Georgia O'Keeffe's Hawaii (pb)
Author: Patricia Jennings Morris | Paperback
Georgia O'Keeffe is a legend of 20th-century American art. Her life and work, have taken on mythic proportions. Hawai'i is also mythic in our national psyche-a paradisiacal place of healing and renewal. In 1938, the Dole Pineapple Co. invited Georgia O'Keeffe to come to Hawai'i to produce two paintings for their national advertising campaign. She accepted, and in the spring of 1939 spent nine weeks in the Hawaiian Islands. While on Maui, she was hosted by the 12-year-old Patricia Jennings, a daughter of the Hana sugar plantation manager. This encounter would affect both women for the rest of their lives.
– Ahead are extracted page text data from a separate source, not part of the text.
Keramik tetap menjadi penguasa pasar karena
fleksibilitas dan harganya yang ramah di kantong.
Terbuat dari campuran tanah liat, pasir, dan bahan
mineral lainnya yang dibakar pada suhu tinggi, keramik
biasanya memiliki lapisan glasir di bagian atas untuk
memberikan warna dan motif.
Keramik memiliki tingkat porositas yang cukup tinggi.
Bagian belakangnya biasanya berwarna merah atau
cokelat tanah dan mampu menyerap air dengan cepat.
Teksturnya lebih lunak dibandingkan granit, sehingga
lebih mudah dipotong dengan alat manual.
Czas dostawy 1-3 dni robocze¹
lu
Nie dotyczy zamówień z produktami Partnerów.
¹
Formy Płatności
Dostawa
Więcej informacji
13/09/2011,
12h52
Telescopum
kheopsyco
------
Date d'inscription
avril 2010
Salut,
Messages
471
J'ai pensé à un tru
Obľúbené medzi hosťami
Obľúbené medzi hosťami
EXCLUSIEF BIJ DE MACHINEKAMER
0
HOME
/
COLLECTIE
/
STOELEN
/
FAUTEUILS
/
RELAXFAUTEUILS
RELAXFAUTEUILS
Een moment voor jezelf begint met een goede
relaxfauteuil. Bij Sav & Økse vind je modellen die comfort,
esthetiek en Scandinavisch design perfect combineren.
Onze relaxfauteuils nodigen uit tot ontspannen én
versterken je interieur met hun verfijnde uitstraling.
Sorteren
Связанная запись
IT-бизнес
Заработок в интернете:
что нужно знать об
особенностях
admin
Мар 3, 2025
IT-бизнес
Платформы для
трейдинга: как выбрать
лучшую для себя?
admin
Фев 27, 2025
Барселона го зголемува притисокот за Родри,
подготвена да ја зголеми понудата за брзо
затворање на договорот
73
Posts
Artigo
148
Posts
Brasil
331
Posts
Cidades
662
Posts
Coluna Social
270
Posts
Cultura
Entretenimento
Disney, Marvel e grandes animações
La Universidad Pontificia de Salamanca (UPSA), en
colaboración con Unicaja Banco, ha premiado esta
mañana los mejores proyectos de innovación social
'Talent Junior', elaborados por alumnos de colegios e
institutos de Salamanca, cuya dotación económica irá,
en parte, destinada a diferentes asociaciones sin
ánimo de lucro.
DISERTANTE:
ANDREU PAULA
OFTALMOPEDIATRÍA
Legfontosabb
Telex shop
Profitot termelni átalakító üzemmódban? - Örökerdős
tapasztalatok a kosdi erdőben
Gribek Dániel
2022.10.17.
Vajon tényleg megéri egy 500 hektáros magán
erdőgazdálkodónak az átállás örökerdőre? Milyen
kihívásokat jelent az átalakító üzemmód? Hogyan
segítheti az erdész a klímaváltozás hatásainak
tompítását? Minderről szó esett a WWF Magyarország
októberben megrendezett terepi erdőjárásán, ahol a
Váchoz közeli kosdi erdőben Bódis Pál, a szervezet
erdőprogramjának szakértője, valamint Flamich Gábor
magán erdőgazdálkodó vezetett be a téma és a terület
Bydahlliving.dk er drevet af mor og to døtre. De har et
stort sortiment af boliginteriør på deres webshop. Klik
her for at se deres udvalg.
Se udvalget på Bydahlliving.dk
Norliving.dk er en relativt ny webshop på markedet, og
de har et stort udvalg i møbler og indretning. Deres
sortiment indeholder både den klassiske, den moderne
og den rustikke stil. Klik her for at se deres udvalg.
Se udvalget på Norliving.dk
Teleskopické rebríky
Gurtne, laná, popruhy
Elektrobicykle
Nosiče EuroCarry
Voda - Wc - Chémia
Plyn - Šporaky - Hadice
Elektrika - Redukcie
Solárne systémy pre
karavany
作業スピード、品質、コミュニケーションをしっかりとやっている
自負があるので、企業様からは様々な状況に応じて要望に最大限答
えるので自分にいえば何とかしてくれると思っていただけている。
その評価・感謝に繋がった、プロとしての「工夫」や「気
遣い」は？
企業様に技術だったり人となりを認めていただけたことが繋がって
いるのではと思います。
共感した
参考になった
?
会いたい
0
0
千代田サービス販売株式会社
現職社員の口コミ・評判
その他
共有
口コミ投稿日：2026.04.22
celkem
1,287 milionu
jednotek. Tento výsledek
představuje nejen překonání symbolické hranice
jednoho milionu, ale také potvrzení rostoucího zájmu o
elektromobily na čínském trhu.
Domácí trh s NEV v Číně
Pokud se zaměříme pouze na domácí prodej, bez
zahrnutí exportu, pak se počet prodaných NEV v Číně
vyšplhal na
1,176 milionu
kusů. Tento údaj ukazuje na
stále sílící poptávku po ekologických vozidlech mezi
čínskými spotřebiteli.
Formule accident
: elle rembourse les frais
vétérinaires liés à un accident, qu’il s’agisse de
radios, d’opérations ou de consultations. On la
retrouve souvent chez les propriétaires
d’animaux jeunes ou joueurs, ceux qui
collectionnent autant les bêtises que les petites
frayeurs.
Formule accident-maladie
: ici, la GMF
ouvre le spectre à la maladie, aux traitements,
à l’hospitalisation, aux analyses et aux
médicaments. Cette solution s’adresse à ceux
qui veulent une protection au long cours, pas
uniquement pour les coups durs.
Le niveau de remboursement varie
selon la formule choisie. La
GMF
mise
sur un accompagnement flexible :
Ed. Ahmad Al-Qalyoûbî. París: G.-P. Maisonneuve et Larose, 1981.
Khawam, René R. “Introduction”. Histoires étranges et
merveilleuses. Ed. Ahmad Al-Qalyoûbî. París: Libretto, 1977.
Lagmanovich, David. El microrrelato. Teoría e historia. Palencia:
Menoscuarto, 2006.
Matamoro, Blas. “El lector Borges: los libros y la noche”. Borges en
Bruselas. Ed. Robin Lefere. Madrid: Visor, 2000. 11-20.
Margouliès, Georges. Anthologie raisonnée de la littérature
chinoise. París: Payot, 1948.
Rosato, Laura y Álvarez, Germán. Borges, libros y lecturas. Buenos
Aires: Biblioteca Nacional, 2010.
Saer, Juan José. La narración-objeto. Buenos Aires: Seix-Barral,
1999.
In Georgia O'Keeffe's Hawai'i, Patricia Jennings Morris tells the story of their encounter, offering glimpses and a fresh look at the process of the great artist through the eyes of a pre-war teen in territorial Hawai'i. O'Keeffe's 20 lush paintings of Island flora and landscapes are reproduced together here for the first time. Reflecting on her time on Maui, O'Keeffe wrote, "I enjoy this drifting off into space on an island.” Years later, she added, it was one of "the best things I have done.”
In 1940, O'Keeffe's Hawai'i paintings were exhibited at a An American Place in New York to critical acclaim, yet in the years since, they've only been displayed all together once. In the introduction to Georgia O'Keeffe's Hawaii, art historian Jennifer Saville asserts that, “O'Keeffe's nine-week sojourn in the Hawaiian Islands helped shape her career, bridging themes examined earlier to later subjects. This heartwarming, informative read fills a gap in our knowledge about the life and work of this great artist.”